- _DATASET CONTENT_
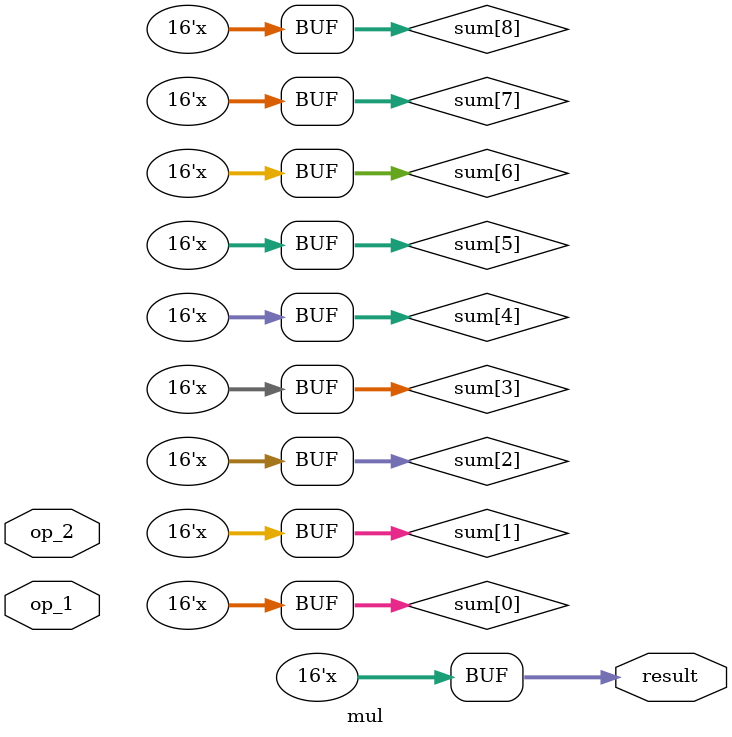
<source format=v>
module Alg_Boot #(
    parameter WIDTH = 8
)(
    input  wire [WIDTH-1 : 0] op_1,
    input  wire [WIDTH-1 : 0] op_2,
    output wire [WIDTH-1 : 0] val,
    output wire [WIDTH-1 : 0] sign
);
    wire [WIDTH : 0] op_2_add = {op_2,1'b0}; // дополненный опернад 2, с 0 после ,
    
    genvar i;

    generate
        for(i = WIDTH - 1; i>0; i = i - 1)
        begin: loop0
            assign val[i]   = op_2_add[i] ^ op_2_add[i-1]; // создаем вектор валидности, для 01 и 10 валидность 1
            assign sign[i]  = op_2_add[i]; // создаем знаковый вектор, 1 для -, 0 для +
        end

    endgenerate

endmodule

module mul #(
    parameter WIDTH = 8
)(
    input  wire [WIDTH-1:0] op_1,
    input  wire [WIDTH-1:0] op_2,
    output wire [2*WIDTH-1:0] result
);
    wire [WIDTH-1:0] val;
    wire [WIDTH-1:0] sign;

    Alg_Boot #(
        .WIDTH(WIDTH)
    ) alg_boot_inst (
        .op_1(op_1),     
        .op_2(op_2),      
        .val(val),   
        .sign(sign)    
    );

    wire [2*WIDTH-1:0] part_product [WIDTH:0];
    
    genvar i;
    generate 
        for(i=0; i<=WIDTH; i=i+1) begin: loop1
            assign part_product[i] = val[i] ? 
                                            ({2*WIDTH{sign[i]}} ^ op_1) + sign[i] << i 
                                        :    {2*WIDTH{1'b0}};
        end
    endgenerate
    
    // Суммирование всех part_product
    wire [2*WIDTH-1:0] sum [WIDTH:0];
    
    assign sum[0] = part_product[0];
    
    generate
        for(i=1; i<=WIDTH; i=i+1) begin: sum_loop
            assign sum[i] = sum[i-1] + part_product[i];
        end
    endgenerate
    
    assign result = sum[WIDTH];
endmodule


</source>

- _TASK TO CARRY OUT_
Which lines hold the word "input"? Copy each of them from the records.

- _RESPONSE TO THIS TASK_
    input  wire [WIDTH-1 : 0] op_1,
    input  wire [WIDTH-1 : 0] op_2,
    input  wire [WIDTH-1:0] op_1,
    input  wire [WIDTH-1:0] op_2,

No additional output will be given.